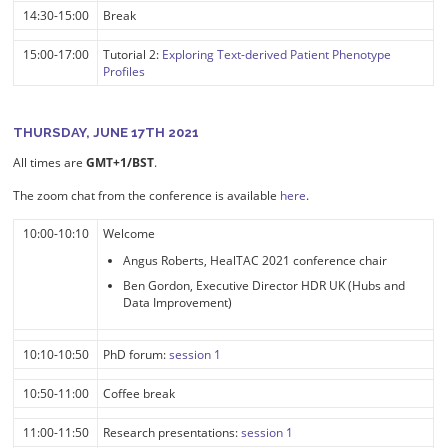
14:30-15:00
Break
15:00-17:00
Tutorial 2:
Exploring Text-derived Patient Phenotype
Profiles
THURSDAY, JUNE 17TH 2021
All times are
GMT+1/BST
.
The zoom chat from the conference is available
here
.
10:00-10:10
Welcome
Angus Roberts, HealTAC 2021 conference chair
Ben Gordon, Executive Director HDR UK (Hubs and
Data Improvement)
10:10-10:50
PhD forum:
session 1
10:50-11:00
Coffee break
11:00-11:50
Research presentations:
session 1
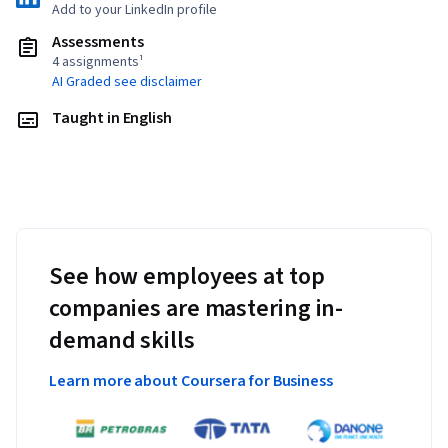
Add to your LinkedIn profile
Assessments
4 assignments¹
AI Graded see disclaimer
Taught in English
See how employees at top
companies are mastering in-
demand skills
Learn more about Coursera for Business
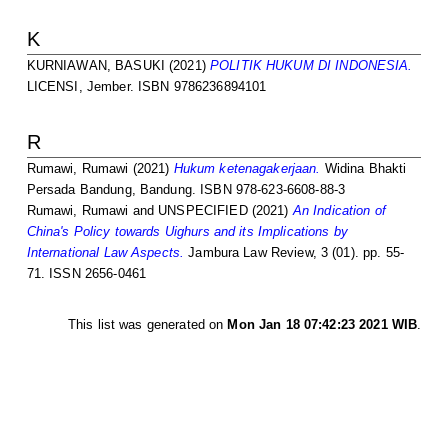
K
KURNIAWAN, BASUKI
(2021)
POLITIK HUKUM DI INDONESIA.
LICENSI, Jember. ISBN 9786236894101
R
Rumawi, Rumawi
(2021)
Hukum ketenagakerjaan.
Widina Bhakti
Persada Bandung, Bandung. ISBN 978-623-6608-88-3
Rumawi, Rumawi
and UNSPECIFIED (2021)
An Indication of
China's Policy towards Uighurs and its Implications by
International Law Aspects.
Jambura Law Review, 3 (01). pp. 55-
71. ISSN 2656-0461
This list was generated on
Mon Jan 18 07:42:23 2021 WIB
.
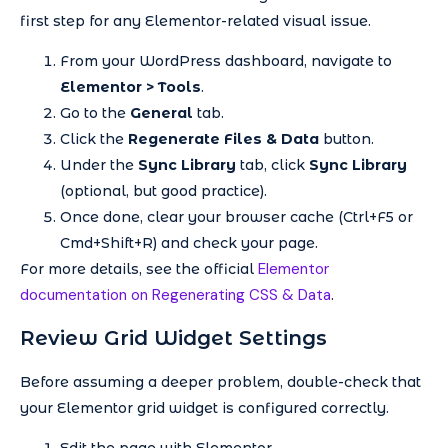
first step for any Elementor-related visual issue.
From your WordPress dashboard, navigate to
Elementor > Tools
.
Go to the
General
tab.
Click the
Regenerate Files & Data
button.
Under the
Sync Library
tab, click
Sync Library
(optional, but good practice).
Once done, clear your browser cache (Ctrl+F5 or
Cmd+Shift+R) and check your page.
Elementor
For more details, see the official
documentation on Regenerating CSS & Data
.
Review Grid Widget Settings
Before assuming a deeper problem, double-check that
your Elementor grid widget is configured correctly.
Edit the page with Elementor.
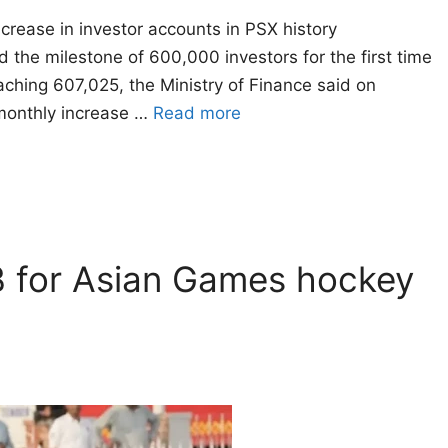
crease in investor accounts in PSX history
he milestone of 600,000 investors for the first time
reaching 607,025, the Ministry of Finance said on
monthly increase …
Read more
 B for Asian Games hockey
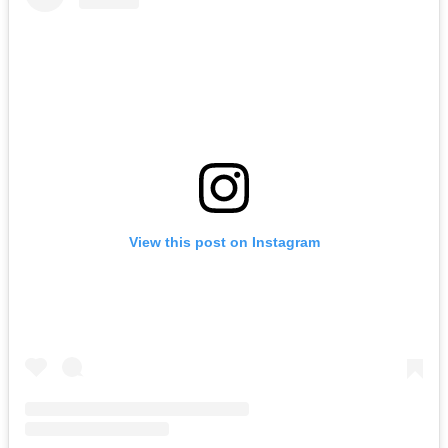
View this post on Instagram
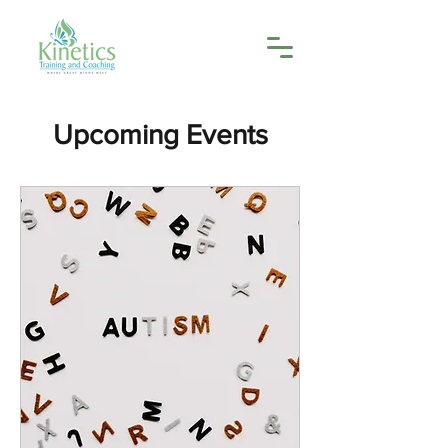
Upcoming Events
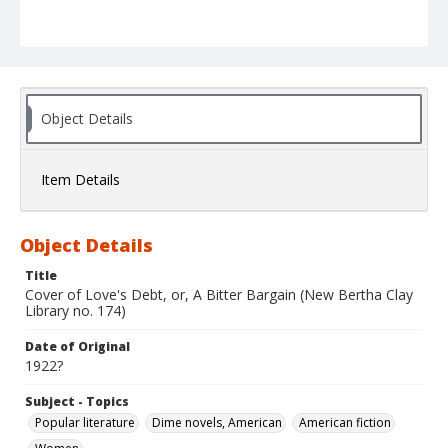
Object Details
Item Details
Object Details
Title
Cover of Love's Debt, or, A Bitter Bargain (New Bertha Clay
Library no. 174)
Date of Original
1922?
Subject - Topics
Popular literature
Dime novels, American
American fiction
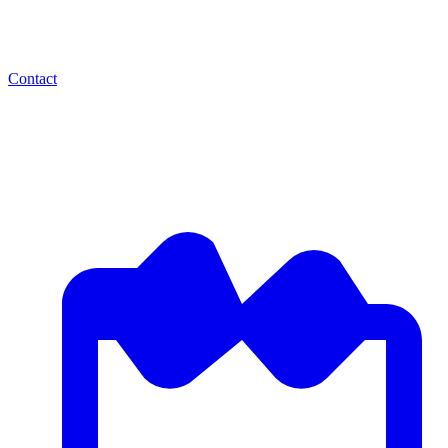
Contact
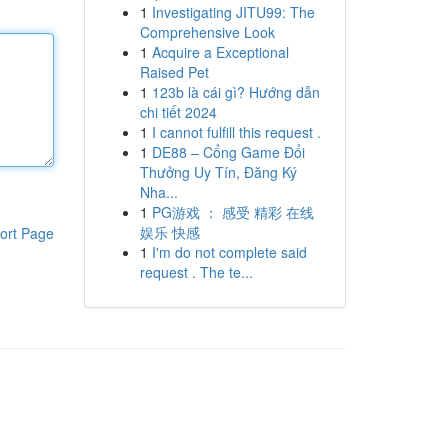
1
Investigating JITU99: The
Comprehensive Look
1
Acquire a Exceptional
Raised Pet
1
123b là cái gì? Hướng dẫn
chi tiết 2024
1
I cannot fulfill this request .
1
DE88 – Cổng Game Đổi
Thưởng Uy Tín, Đăng Ký
Nha...
1
PG游戏 ： 感受 精彩 在线
娱乐 快感
ort Page
1
I'm do not complete said
request . The te...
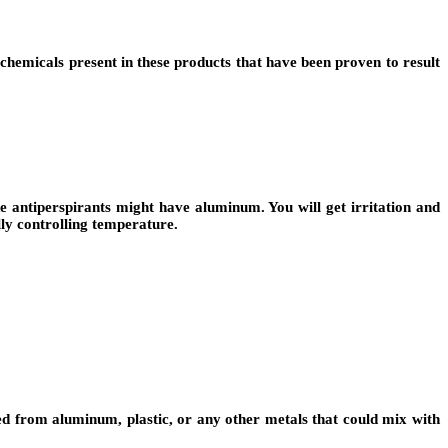
hemicals present in these products that have been proven to result
antiperspirants might have aluminum. You will get irritation and
ly controlling temperature.
ated from aluminum, plastic, or any other metals that could mix with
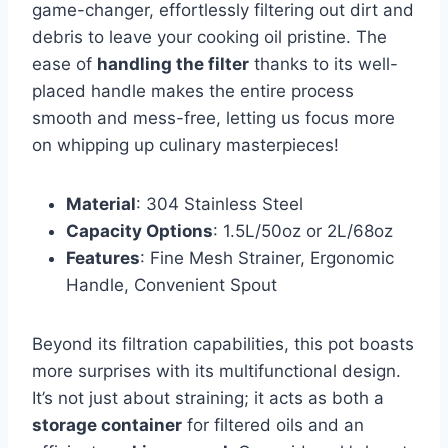
game-changer, effortlessly filtering out dirt ​and
debris to leave your cooking oil pristine. The
ease of
handling the filter
thanks‍ to its well-
placed handle⁣ makes the entire⁣ process
smooth and mess-free, letting us ⁢focus‍ more
on whipping up ​culinary ⁢masterpieces!
Material
: 304 Stainless Steel
Capacity‌ Options
: 1.5L/50oz ⁣or 2L/68oz
Features
: Fine Mesh Strainer, Ergonomic
Handle, Convenient Spout
Beyond its filtration ⁣capabilities, this pot boasts
more⁤ surprises⁢ with its multifunctional design.
It’s ⁤not just about⁣ straining; it⁤ acts as both a
storage ⁣container
for filtered oils and an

__Task directions__. Rewrite these records with "Sync Library" changed to "Sync Templates" and everything else left the same. Omit the pictures from your answer.

__Reply to the exercise__.
14:30-15:00
Break
15:00-17:00
Tutorial 2:
Exploring Text-derived Patient Phenotype
Profiles
THURSDAY, JUNE 17TH 2021
All times are
GMT+1/BST
.
The zoom chat from the conference is available
here
.
10:00-10:10
Welcome
Angus Roberts, HealTAC 2021 conference chair
Ben Gordon, Executive Director HDR UK (Hubs and
Data Improvement)
10:10-10:50
PhD forum:
session 1
10:50-11:00
Coffee break
11:00-11:50
Research presentations:
session 1
Add to your LinkedIn profile
Assessments
4 assignments¹
AI Graded see disclaimer
Taught in English
See how employees at top
companies are mastering in-
demand skills
Learn more about Coursera for Business
K
KURNIAWAN, BASUKI
(2021)
POLITIK HUKUM DI INDONESIA.
LICENSI, Jember. ISBN 9786236894101
R
Rumawi, Rumawi
(2021)
Hukum ketenagakerjaan.
Widina Bhakti
Persada Bandung, Bandung. ISBN 978-623-6608-88-3
Rumawi, Rumawi
and UNSPECIFIED (2021)
An Indication of
China's Policy towards Uighurs and its Implications by
International Law Aspects.
Jambura Law Review, 3 (01). pp. 55-
71. ISSN 2656-0461
This list was generated on
Mon Jan 18 07:42:23 2021 WIB
.
first step for any Elementor-related visual issue.
From your WordPress dashboard, navigate to
Elementor > Tools
.
Go to the
General
tab.
Click the
Regenerate Files & Data
button.
Under the
Sync Templates
tab, click
Sync Templates
(optional, but good practice).
Once done, clear your browser cache (Ctrl+F5 or
Cmd+Shift+R) and check your page.
Elementor
For more details, see the official
documentation on Regenerating CSS & Data
.
Review Grid Widget Settings
Before assuming a deeper problem, double-check that
your Elementor grid widget is configured correctly.
Edit the page with Elementor.
crease in investor accounts in PSX history
he milestone of 600,000 investors for the first time
reaching 607,025, the Ministry of Finance said on
monthly increase …
Read more
 B for Asian Games hockey
View this post on Instagram
Upcoming Events
Object Details
Item Details
Object Details
Title
Cover of Love's Debt, or, A Bitter Bargain (New Bertha Clay
Library no. 174)
Date of Original
1922?
Subject - Topics
Popular literature
Dime novels, American
American fiction
Contact
1
Investigating JITU99: The
Comprehensive Look
1
Acquire a Exceptional
Raised Pet
1
123b là cái gì? Hướng dẫn
chi tiết 2024
1
I cannot fulfill this request .
1
DE88 – Cổng Game Đổi
Thưởng Uy Tín, Đăng Ký
Nha...
1
PG游戏 ： 感受 精彩 在线
娱乐 快感
ort Page
1
I'm do not complete said
request . The te...
hemicals present in these products that have been proven to result
antiperspirants might have aluminum. You will get irritation and
ly controlling temperature.
ated from aluminum, plastic, or any other metals that could mix with
game-changer, effortlessly filtering out dirt ​and
debris to leave your cooking oil pristine. The
ease of
handling the filter
thanks‍ to its well-
placed handle⁣ makes the entire⁣ process
smooth and mess-free, letting us ⁢focus‍ more
on whipping up ​culinary ⁢masterpieces!
Material
: 304 Stainless Steel
Capacity‌ Options
: 1.5L/50oz ⁣or 2L/68oz
Features
: Fine Mesh Strainer, Ergonomic
Handle, Convenient Spout
Beyond its filtration ⁣capabilities, this pot boasts
more⁤ surprises⁢ with its multifunctional design.
It’s ⁤not just about⁣ straining; it⁤ acts as both a
storage ⁣container
for filtered oils and an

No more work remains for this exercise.